Помимо "картошки”, все студенты были обязаны принимать участие в выборах в Московский совет народных депутатов и в Верховный совет в качестве агитаторов и пропагандистов. Это входило в наши комсомольские обязанности. Выборы никого не интересовали, и нашим долгом было убедить своих подопечных как можно раньше опустить бюллетени и, по возможности, добиться стопроцентного участия жителей в выборах, на этом настаивала партия. Некоторые только ухмылялись в ответ на наши уговоры: какая разница, все равно ведь выберут всех, кого назначили. Мы пытались убедить их, что кандидаты — самые лучшие люди, они прекрасно справятся с порученным им делом, а потому совершенно ни к чему выдвигать больше одного кандидата: не брать же нам пример с "гнилых буржуазных демократий”.

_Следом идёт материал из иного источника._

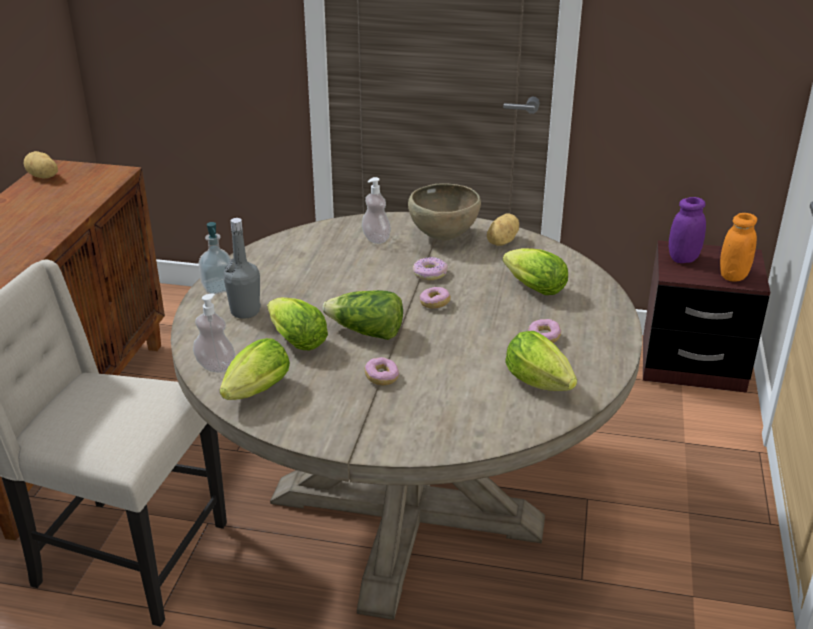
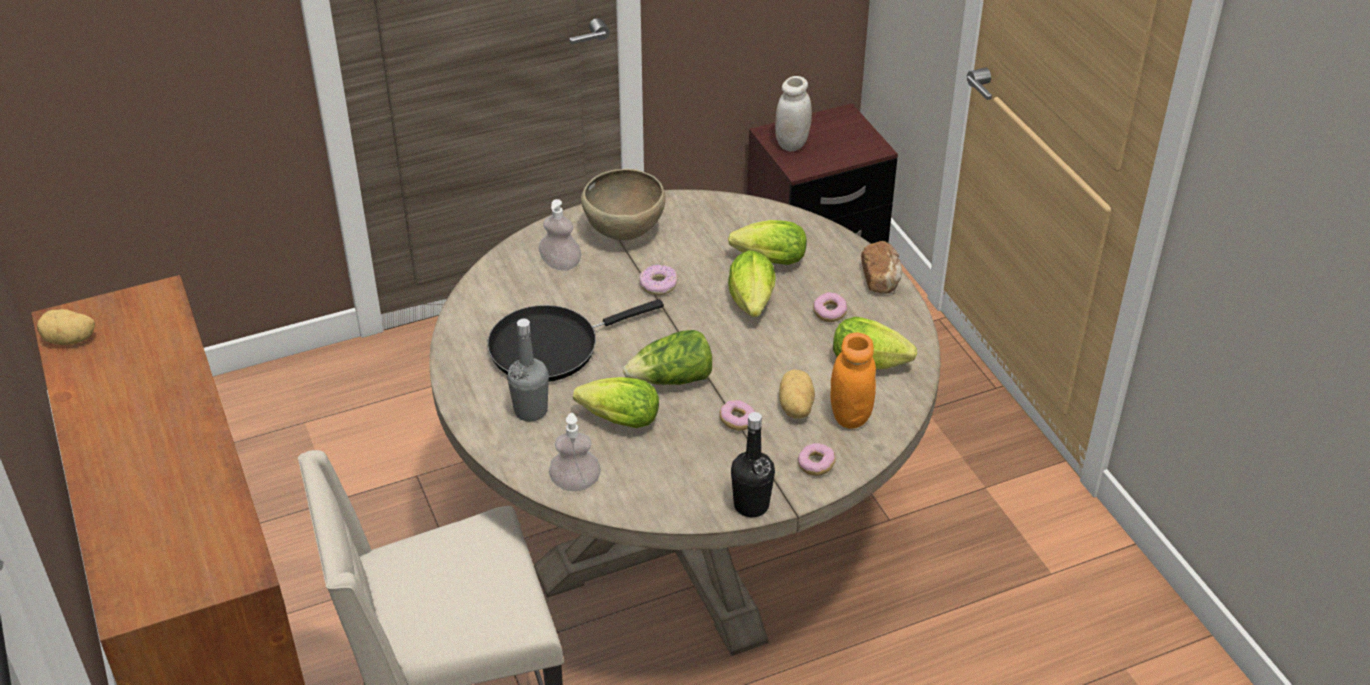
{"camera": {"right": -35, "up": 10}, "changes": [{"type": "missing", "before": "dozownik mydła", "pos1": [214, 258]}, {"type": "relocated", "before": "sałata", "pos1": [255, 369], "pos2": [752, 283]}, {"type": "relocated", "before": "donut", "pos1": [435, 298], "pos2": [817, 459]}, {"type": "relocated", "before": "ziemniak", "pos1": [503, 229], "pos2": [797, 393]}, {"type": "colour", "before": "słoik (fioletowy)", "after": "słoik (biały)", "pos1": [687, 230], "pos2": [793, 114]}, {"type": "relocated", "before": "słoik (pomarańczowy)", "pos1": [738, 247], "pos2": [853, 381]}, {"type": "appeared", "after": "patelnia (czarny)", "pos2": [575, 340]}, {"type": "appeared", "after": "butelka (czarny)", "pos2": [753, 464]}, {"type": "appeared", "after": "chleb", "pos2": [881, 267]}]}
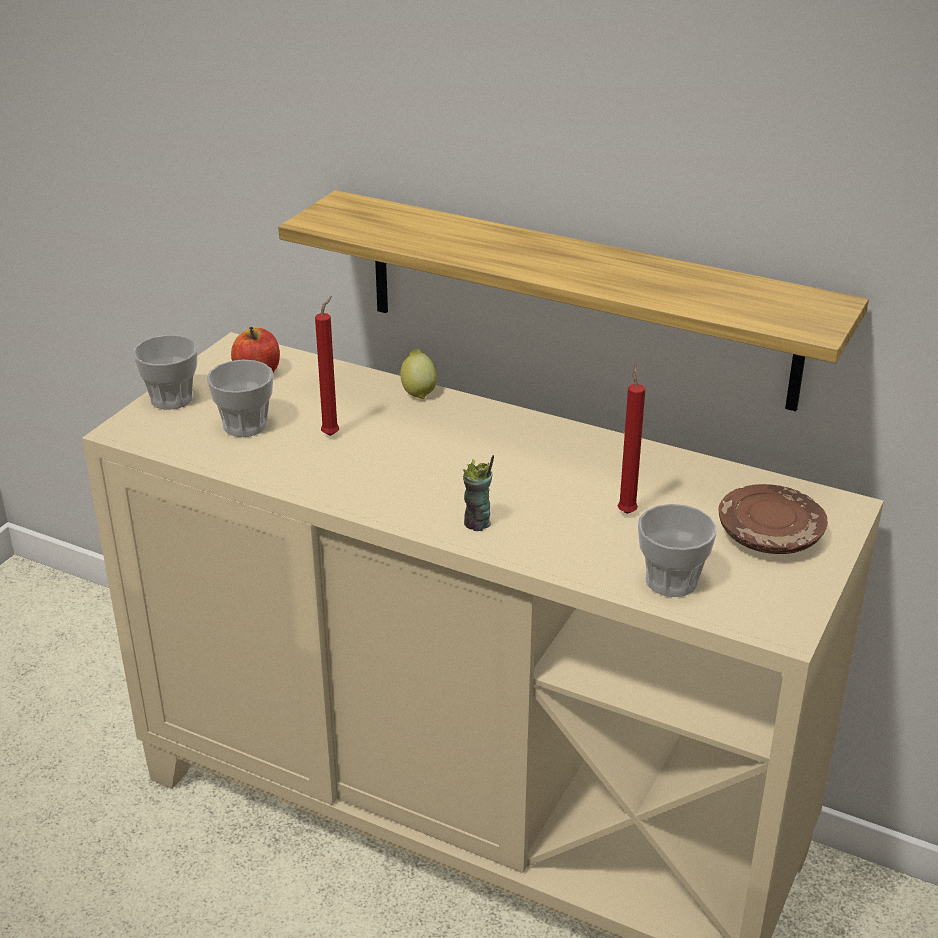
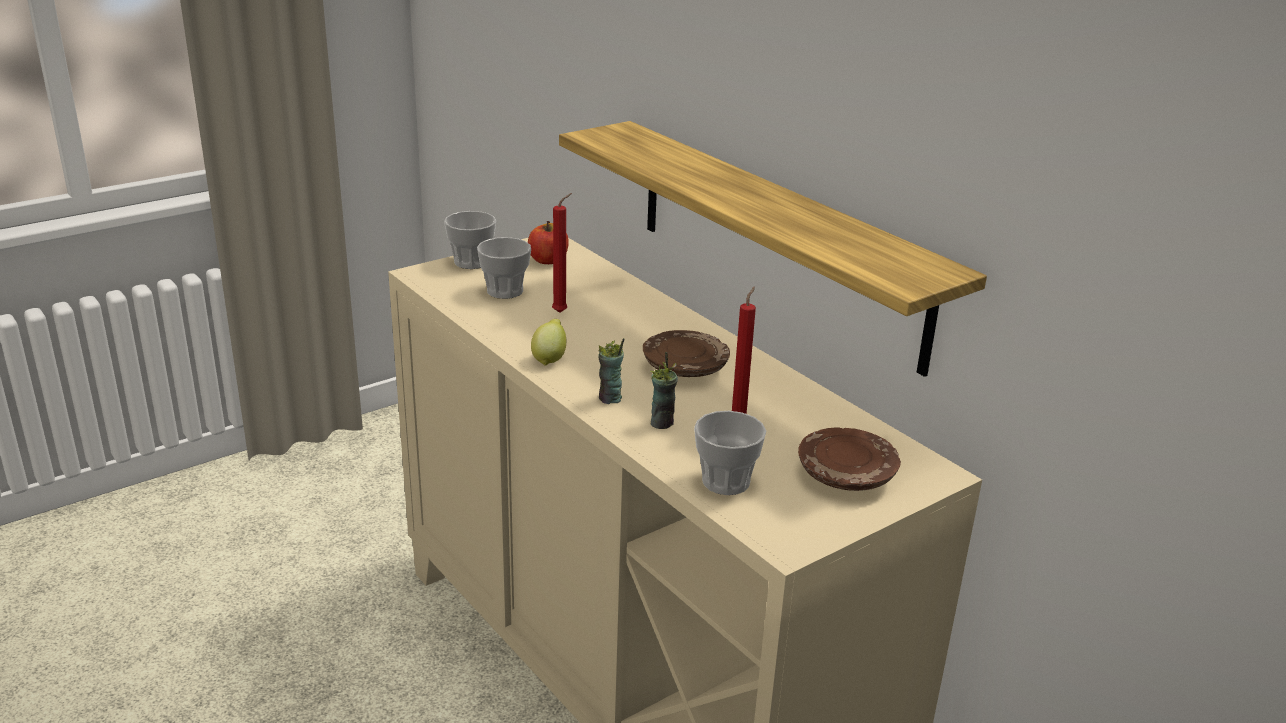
{"camera": {"right": 25, "up": -5}, "changes": [{"type": "relocated", "before": "cytryna", "pos1": [418, 374], "pos2": [548, 342]}, {"type": "appeared", "after": "talerz (brązowy)", "pos2": [686, 353]}, {"type": "appeared", "after": "filiżanka", "pos2": [664, 390]}]}
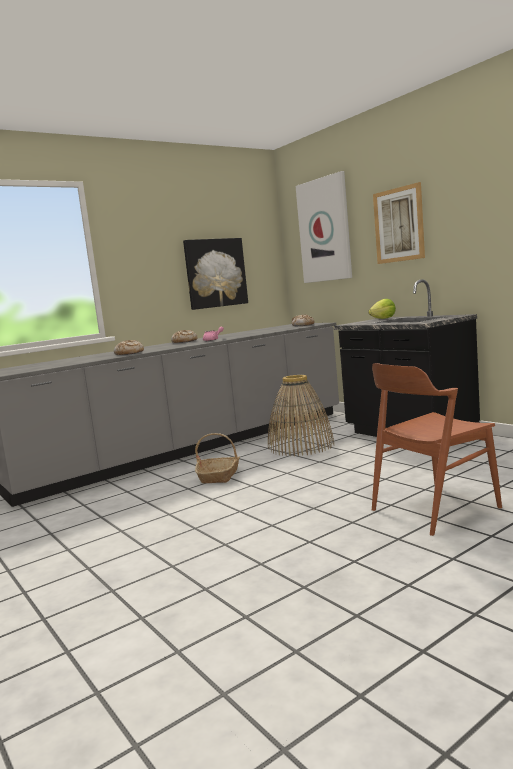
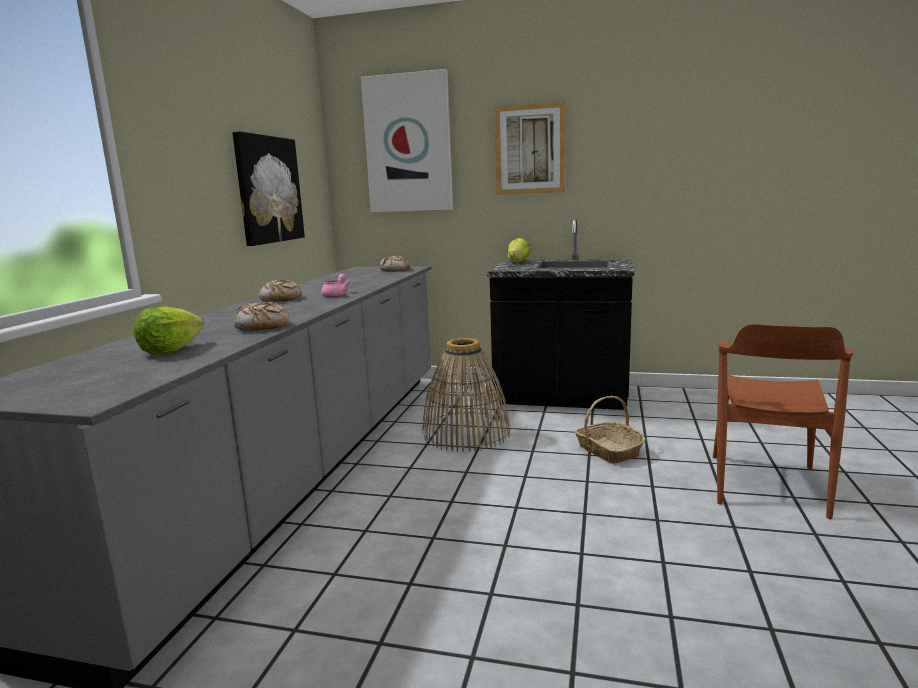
{"camera": {"right": -40, "up": 5}, "changes": [{"type": "relocated", "before": "koszyk", "pos1": [217, 458], "pos2": [610, 430]}, {"type": "appeared", "after": "sałata", "pos2": [169, 330]}]}
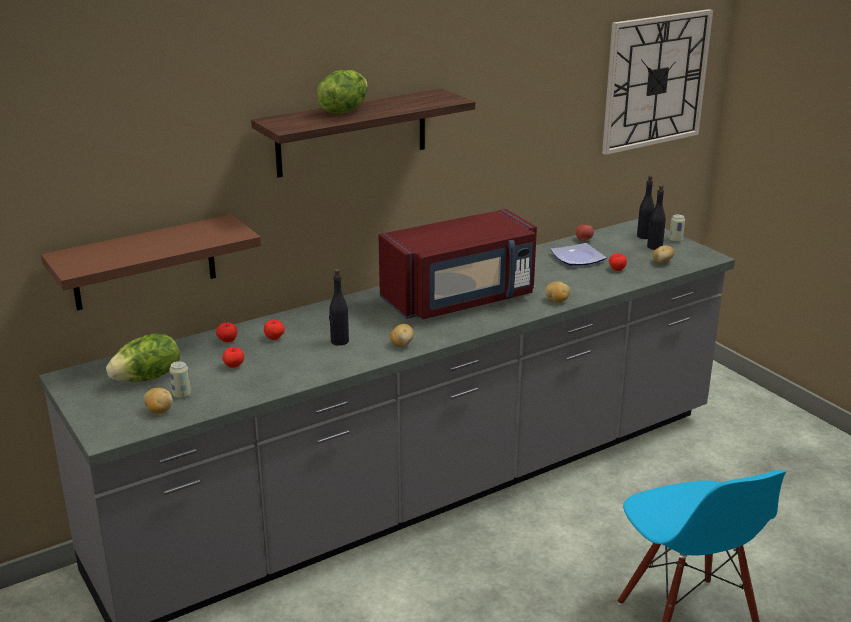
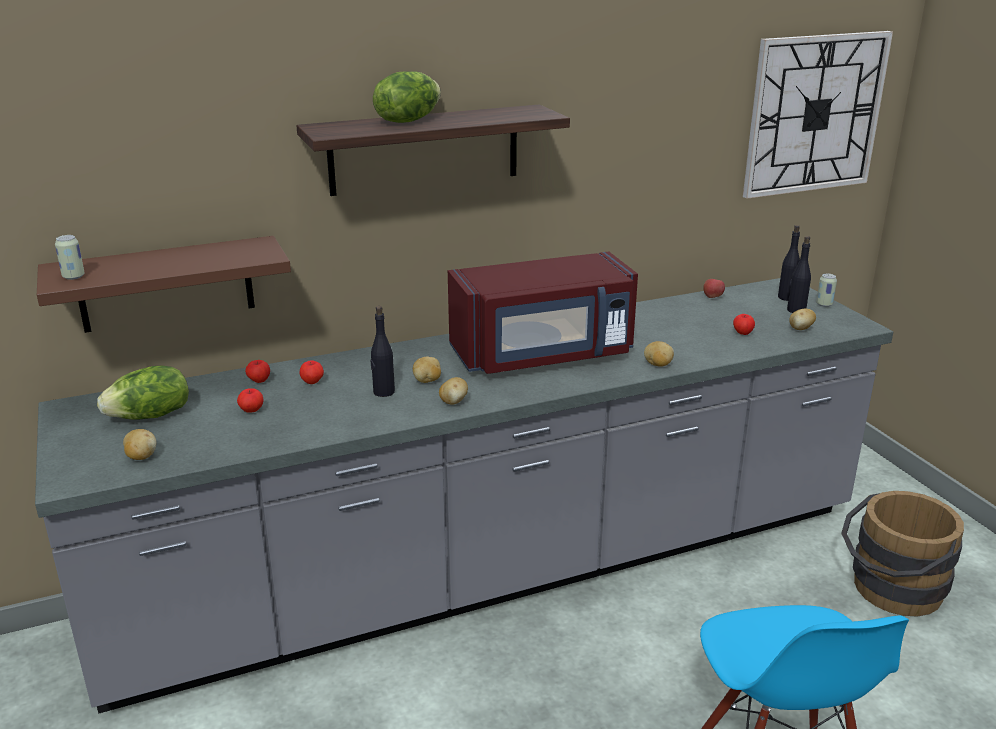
{"camera": {"right": 10, "up": 0}, "changes": [{"type": "relocated", "before": "puszka", "pos1": [180, 379], "pos2": [70, 257]}, {"type": "missing", "before": "talerz", "pos1": [578, 254]}, {"type": "appeared", "after": "ziemniak", "pos2": [427, 369]}, {"type": "appeared", "after": "wiadro (brązowy)", "pos2": [902, 553]}]}
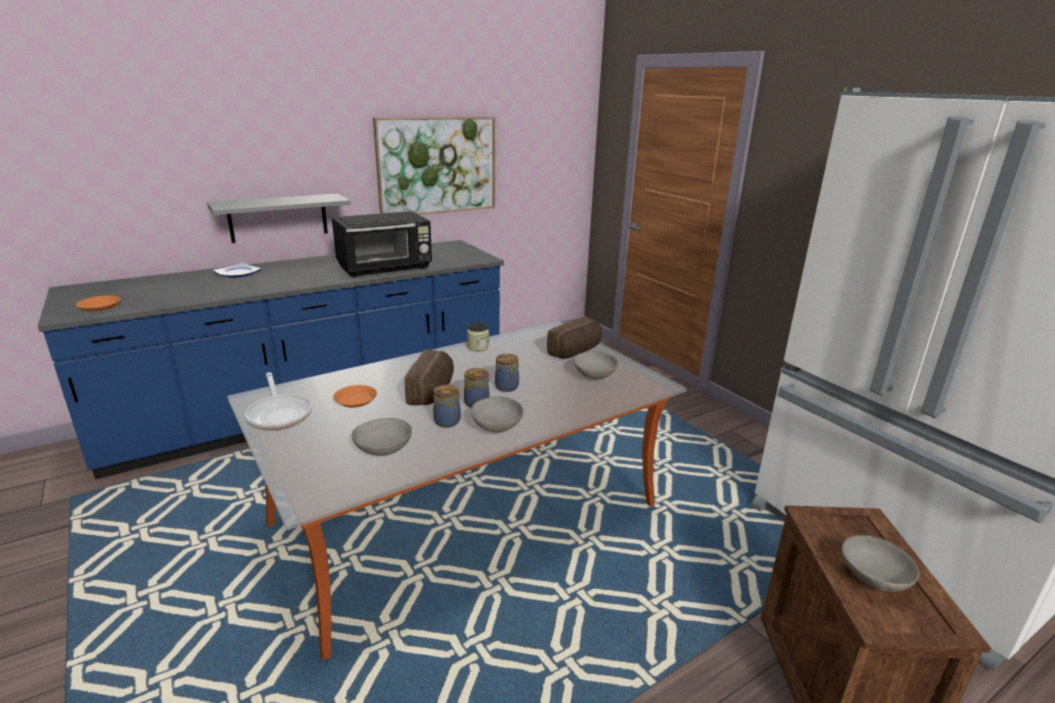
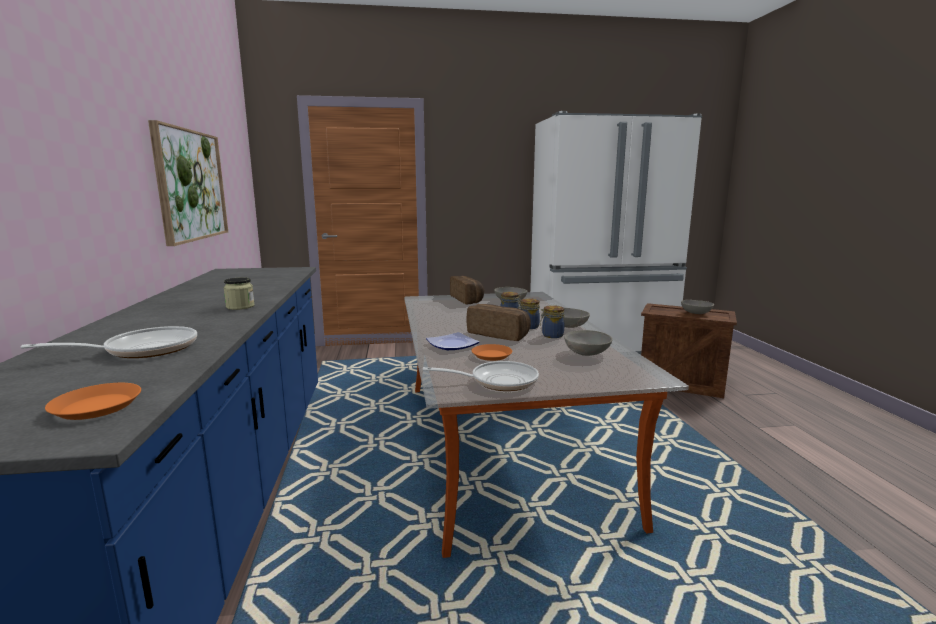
{"camera": {"right": -65, "up": -10}, "changes": [{"type": "missing", "before": "półka (szary)", "pos1": [279, 218]}, {"type": "relocated", "before": "talerz", "pos1": [237, 270], "pos2": [453, 341]}, {"type": "missing", "before": "mikrofalówka (czarny)", "pos1": [382, 244]}, {"type": "relocated", "before": "słoik", "pos1": [478, 336], "pos2": [239, 293]}, {"type": "appeared", "after": "patelnia", "pos2": [109, 342]}]}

Я не понимал тогда, что и Верховный совет, и местные Советы — сами ничего не решают и существуют только для того, чтобы подтверждать уже принятые решения. Мне, как и другим студентам, казалось, что пассивность голосующих — результат их антиобщественной позиции, поэтому их необходимо воспитывать. Но многие вещи, на которые они жаловались, я понимал, ведь у меня тоже были свои проблемы, и я все с меньшей уверенностью отвечал на вопросы, которые они задавали мне как агитатору.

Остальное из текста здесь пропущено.